> [FRAGMENTO SELECCIONADO]
+ + + + + + +

Algunos creen que no llega a su término la tragedia revolucionaria instalada en Venezuela -neta colonización extranjera y cubana, obra de la felonía- por falta de consensos acerca de su naturaleza.
Lo veraz, sin embargo, es que ahora, sin distingos, todos somos víctimas de un régimen cultor de la mentira y prohijador de la criminalidad. Venezuela es una gran cárcel que ya no excluye y es sufriente.
Como en las cárceles no hay agua, no hay luz, las muertes asolan y azotan, faltan los productos, no hay medicinas ni médicos, menos jueces que pongan orden en la casa y al hacinamiento.
Cualquier accidente, al término, será la justificación de algún desenlace y todas las opciones, qué duda cabe, son vagones de un mismo ferrocarril cuyo destino es recuperar la libertad.

+ + + + + + +

> [Entradas de datos recopiladas]
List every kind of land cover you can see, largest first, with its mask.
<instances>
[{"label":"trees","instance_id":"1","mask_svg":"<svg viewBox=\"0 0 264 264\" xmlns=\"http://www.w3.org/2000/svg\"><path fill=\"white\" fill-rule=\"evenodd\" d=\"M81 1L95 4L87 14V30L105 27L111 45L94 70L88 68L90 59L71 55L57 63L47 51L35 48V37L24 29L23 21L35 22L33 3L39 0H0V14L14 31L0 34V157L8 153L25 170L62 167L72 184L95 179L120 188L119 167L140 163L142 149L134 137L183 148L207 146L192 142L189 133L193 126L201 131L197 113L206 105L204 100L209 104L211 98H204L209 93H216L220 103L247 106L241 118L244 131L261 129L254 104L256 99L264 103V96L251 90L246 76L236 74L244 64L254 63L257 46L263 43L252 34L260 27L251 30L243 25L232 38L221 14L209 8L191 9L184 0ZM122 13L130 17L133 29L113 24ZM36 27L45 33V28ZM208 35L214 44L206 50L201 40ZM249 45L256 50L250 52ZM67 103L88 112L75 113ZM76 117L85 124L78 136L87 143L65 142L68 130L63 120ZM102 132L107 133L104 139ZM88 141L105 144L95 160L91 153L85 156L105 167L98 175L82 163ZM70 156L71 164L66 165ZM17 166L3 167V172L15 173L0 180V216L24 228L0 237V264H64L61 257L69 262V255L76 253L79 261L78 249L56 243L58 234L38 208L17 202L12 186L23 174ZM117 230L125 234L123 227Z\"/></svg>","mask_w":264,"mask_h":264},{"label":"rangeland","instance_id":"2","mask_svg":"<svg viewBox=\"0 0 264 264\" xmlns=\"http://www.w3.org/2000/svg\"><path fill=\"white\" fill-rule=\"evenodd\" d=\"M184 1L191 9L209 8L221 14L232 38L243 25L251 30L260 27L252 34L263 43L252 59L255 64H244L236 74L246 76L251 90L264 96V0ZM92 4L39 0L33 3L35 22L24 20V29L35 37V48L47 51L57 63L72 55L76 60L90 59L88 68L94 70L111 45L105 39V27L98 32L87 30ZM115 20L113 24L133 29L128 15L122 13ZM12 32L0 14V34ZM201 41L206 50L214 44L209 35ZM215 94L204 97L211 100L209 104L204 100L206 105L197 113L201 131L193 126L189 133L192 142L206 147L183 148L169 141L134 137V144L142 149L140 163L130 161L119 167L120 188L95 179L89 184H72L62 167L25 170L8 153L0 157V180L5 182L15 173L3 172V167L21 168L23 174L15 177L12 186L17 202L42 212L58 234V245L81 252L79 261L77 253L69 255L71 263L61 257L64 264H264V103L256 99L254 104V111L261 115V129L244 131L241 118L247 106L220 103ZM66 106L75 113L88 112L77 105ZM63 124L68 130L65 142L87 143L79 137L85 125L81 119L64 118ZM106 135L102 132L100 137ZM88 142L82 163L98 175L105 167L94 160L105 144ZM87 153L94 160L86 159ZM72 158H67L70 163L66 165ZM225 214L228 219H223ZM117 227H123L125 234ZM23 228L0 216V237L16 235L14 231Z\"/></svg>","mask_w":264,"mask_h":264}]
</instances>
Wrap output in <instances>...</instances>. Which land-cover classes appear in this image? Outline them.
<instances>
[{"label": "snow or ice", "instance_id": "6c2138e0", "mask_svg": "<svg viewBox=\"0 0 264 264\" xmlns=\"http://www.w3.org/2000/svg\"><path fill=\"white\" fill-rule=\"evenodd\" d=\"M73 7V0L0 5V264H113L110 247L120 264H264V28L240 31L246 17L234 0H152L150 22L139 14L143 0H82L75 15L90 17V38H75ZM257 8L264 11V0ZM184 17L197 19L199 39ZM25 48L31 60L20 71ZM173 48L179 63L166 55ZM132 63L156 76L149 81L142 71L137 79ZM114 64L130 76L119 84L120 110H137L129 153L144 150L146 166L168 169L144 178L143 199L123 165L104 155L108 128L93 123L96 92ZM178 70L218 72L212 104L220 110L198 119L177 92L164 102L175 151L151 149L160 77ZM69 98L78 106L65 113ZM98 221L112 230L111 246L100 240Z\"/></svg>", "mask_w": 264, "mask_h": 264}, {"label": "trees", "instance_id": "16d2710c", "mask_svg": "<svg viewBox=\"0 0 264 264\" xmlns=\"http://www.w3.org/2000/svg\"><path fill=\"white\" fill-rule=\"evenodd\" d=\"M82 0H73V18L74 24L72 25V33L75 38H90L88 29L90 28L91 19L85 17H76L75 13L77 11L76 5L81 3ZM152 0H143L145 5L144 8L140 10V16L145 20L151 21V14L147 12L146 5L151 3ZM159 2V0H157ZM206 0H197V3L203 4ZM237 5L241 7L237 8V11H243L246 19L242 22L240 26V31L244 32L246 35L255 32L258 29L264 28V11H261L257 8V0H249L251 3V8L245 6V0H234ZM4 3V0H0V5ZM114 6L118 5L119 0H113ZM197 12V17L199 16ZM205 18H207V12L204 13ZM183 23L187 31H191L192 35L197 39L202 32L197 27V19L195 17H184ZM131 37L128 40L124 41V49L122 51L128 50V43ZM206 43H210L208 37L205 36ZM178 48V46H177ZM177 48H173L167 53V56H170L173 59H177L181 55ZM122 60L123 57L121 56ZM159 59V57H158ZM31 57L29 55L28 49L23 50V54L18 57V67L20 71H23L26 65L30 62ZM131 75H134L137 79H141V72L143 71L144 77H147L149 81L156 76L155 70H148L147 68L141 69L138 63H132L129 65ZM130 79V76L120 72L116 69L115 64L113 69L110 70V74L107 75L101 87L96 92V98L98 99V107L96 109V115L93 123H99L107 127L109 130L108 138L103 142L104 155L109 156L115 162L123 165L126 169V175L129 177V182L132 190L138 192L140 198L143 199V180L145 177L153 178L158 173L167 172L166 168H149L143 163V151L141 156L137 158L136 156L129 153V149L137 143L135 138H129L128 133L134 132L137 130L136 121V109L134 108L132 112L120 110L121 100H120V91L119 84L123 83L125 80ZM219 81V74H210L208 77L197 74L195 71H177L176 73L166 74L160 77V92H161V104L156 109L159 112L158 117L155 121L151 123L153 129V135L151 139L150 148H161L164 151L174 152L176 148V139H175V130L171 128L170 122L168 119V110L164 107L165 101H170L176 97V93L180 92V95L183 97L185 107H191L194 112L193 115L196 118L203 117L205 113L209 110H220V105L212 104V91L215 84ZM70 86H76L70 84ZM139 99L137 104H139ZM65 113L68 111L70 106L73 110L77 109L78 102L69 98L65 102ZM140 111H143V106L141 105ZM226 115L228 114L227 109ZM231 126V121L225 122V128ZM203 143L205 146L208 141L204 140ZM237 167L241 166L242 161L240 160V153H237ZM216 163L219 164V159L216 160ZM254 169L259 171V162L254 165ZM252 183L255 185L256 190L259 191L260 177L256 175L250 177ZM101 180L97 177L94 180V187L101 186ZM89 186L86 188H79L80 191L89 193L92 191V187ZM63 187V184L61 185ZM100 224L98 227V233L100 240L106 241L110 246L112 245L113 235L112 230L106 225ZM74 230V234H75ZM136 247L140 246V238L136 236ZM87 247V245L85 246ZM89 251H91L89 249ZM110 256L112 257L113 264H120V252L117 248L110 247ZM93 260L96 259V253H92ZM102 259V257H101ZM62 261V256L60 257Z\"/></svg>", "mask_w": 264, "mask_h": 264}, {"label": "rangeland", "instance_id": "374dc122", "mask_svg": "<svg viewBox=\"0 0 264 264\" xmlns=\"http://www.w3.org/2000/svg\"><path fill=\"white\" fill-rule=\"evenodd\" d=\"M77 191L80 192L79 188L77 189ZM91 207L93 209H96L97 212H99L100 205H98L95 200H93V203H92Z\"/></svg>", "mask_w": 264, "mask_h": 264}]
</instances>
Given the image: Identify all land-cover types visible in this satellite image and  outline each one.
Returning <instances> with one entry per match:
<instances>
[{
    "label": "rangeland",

+ + + + + + +

> [INSTRUCCIONES] Reproduzca textualmente la parte del fragmento sobre Venezuela que empieza con "Algunos creen que" y sigue hasta "y al hacinamiento.", ambas inclusive.

> [SOLUCIÓN DESARROLLADA]
Algunos creen que no llega a su término la tragedia revolucionaria instalada en Venezuela -neta colonización extranjera y cubana, obra de la felonía- por falta de consensos acerca de su naturaleza.
Lo veraz, sin embargo, es que ahora, sin distingos, todos somos víctimas de un régimen cultor de la mentira y prohijador de la criminalidad. Venezuela es una gran cárcel que ya no excluye y es sufriente.
Como en las cárceles no hay agua, no hay luz, las muertes asolan y azotan, faltan los productos, no hay medicinas ni médicos, menos jueces que pongan orden en la casa y al hacinamiento.